*TRAVAIL DEMANDÉ:*
1: Répondez aux questions suivantes sur le passage consacré à la neutralité du Net :
(a) Qui menait les représentants républicains qui ont attaqué la FCC ?
(b) À quoi cette personne a-t-elle comparé la FCC début janvier ?
(c) Combien de membres démocrates du Sénat ont rédigé le projet de loi ?
2: Remplacez « vampire » par « monstre » dans le passage consacré à la neutralité du Net, puis recopiez-en la partie comprise entre « La question de » et « sur le Net. », inclus.
3: D'après le passage consacré à la neutralité du Net, en quoi le projet de loi des deux sénateurs démocrates prend-il le contre-pied de l'attaque républicaine contre la FCC ?

*EXTRAIT RETENU:*

□ □ □ □ □ □ □

La question de la neutralité du Net reste plus que jamais d’actualité aux États-Unis, et c’est clairement une des grandes batailles non pas seulement du Net, mais de la liberté de parole qui est en train de se tramer à Washington. Après l’attaque éhontée contre la Commission fédérale des communications (FCC) de Tea Partiers et autres représentants républicains frais émoulus au Congrès, emmenés par Marsha Blackburn qui n’a pas hésité début janvier à comparer cet organisme à un vampire, deux membres démocrates du Sénat ont pris le taureau par les cornes et rédigé un projet de loi qui dit tout le contraire : à savoir que la FCC ne va pas assez loin pour garantir la neutralité et protéger la liberté de parole sur le Net.

□ □ □ □ □ □ □

*RELEVÉ DES DONNÉES:*
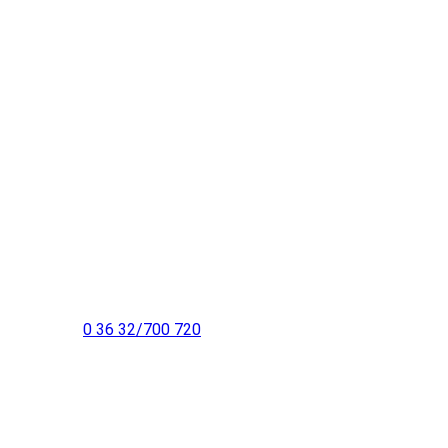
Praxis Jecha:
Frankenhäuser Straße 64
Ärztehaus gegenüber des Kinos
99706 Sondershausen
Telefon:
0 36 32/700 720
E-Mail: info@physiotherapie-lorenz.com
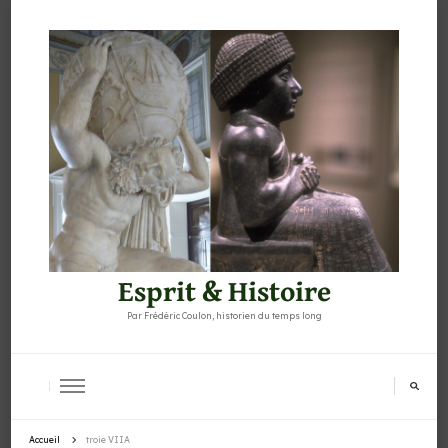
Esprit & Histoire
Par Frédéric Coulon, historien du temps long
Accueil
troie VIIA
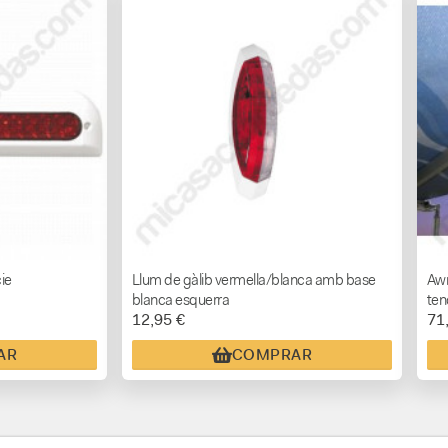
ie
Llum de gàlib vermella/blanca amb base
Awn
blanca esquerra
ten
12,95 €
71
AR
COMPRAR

□ □ □ □ □ □ □

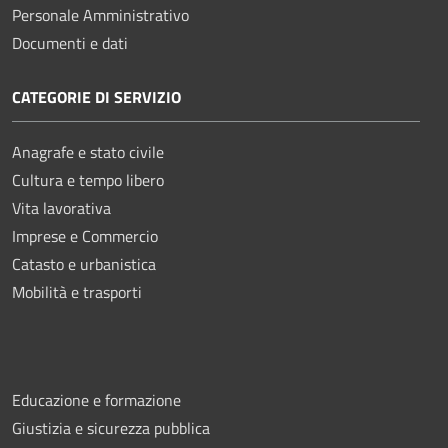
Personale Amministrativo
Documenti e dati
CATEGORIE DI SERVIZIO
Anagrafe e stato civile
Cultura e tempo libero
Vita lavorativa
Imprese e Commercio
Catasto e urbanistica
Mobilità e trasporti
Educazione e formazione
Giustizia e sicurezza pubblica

□ □ □ □ □ □ □

*RÉPONSES FOURNIES:*
1:
(a) Marsha Blackburn.
(b) À un vampire.
(c) Deux.

2:
La question de la neutralité du Net reste plus que jamais d’actualité aux États-Unis, et c’est clairement une des grandes batailles non pas seulement du Net, mais de la liberté de parole qui est en train de se tramer à Washington. Après l’attaque éhontée contre la Commission fédérale des communications (FCC) de Tea Partiers et autres représentants républicains frais émoulus au Congrès, emmenés par Marsha Blackburn qui n’a pas hésité début janvier à comparer cet organisme à un monstre, deux membres démocrates du Sénat ont pris le taureau par les cornes et rédigé un projet de loi qui dit tout le contraire : à savoir que la FCC ne va pas assez loin pour garantir la neutralité et protéger la liberté de parole sur le Net.

3: Les républicains s'en sont pris à la FCC, et Marsha Blackburn l'a même comparée à un vampire. Le projet de loi soutient au contraire que la FCC ne va pas assez loin pour garantir la neutralité et protéger la liberté de parole sur le Net.